The call to asJava converts our Scala List into a Java List for Avro serialization (Avro requires a Java List.) The Avro definition for TopSongs follows:

record TopSongs {
  array<SongCount> top_songs;
}

Write the top_next_songs field to the “info:top_next_songs” column in the Kiji table

Finally, we create entity IDs using the first_song field and put it in the entityId, then write the top_next_songs field to the "info:top_next_songs" column in our table.

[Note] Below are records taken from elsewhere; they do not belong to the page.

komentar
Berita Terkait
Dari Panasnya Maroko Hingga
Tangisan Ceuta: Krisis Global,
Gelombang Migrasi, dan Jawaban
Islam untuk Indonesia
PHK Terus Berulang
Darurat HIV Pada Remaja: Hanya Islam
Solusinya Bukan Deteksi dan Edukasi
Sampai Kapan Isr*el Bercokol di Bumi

.map('first_song -> 'entityId) { first_song: String => EntityId(first_song) }
    .write(KijiOutput.builder
        .withTableURI(args("songs-table"))
        .withColumnSpecs('top_next_songs -> QualifiedColumnOutputSpec.builder
            .withColumn("info", "top_next_songs")
            .withSchemaSpec(SchemaSpec.Specific(classOf[TopSongs]))
            .build)
        .build

Running TopNextSongs

  • To run the TopNextSongs job:
express.py job --libjars="${MUSIC_EXPRESS_HOME}/lib/*" \
    --user-jar=${MUSIC_EXPRESS_HOME}/lib/kiji-express-music-2.0.4.jar \
    --job-name=org.kiji.express.music.TopNextSongs --mode=hdfs \
    --users-table ${KIJI}/users \
    --songs-table ${KIJI}/songs

Verify the Output

  • To see the output from the job:
kiji scan ${KIJI}/songs --max-rows=2

You should see:

Scanning kiji table: kiji://localhost:2181/kiji_express_music/songs/
entity-id=['song-32'] [1365549351598] info:metadata
    {"song_name": "song name-32", "artist_name": "artist-2", "album_name": "album-0", "genre": "genre1.0", "tempo": 120, "duration": 180}
entity-id=['song-32'] [1365550614616] info:top_next_songs
    {"top_songs": [{"song_id": "song-31", "count": 8}, {"song_id": "song-30", "count": 8}, {"song_id": "song-33", "count": 6}, {"song_id": "song-32", "count": 6}, {"song_id": "song-38", "count": 4}, {"song_id": "song-37", "count": 4}, {"song_id": "song-39", "count": 2}, {"song_id": "song-8", "count": 2}, {"song_id": "song-6", "count": 1}, {"song_id": "song-34", "count": 1}, {"song_id": "song-29", "count": 1}, {"song_id": "song-24", "count": 1}, {"song_id": "song-23", "count": 1}, {"song_id": "song-0", "count": 1}]}
entity-id=['song-49'] [1365549353027] info:metadata
    {"song_name": "song name-49", "artist_name": "artist-3", "album_name": "album-1", "genre": "genre4.0", "tempo": 150, "duration": 180}
entity-id=['song-49'] [1365550613461] info:top_next_songs
    {"top_songs": [{"song_id": "song-38", "count": 1}, {"song_id": "song-8", "count": 1}, {"song_id": "song-31", "count": 1}, {"song_id": "song-10", "count": 1}, {"song_id": "song-6", "count": 1}]}

Notice that for each of these songs, there is now a info:top_next_songs column, which contains a record “top_songs”, the list of top songs played after each of these, in order of popularity. We now have the data necessary for a song recommendation model based on the most popular next songs.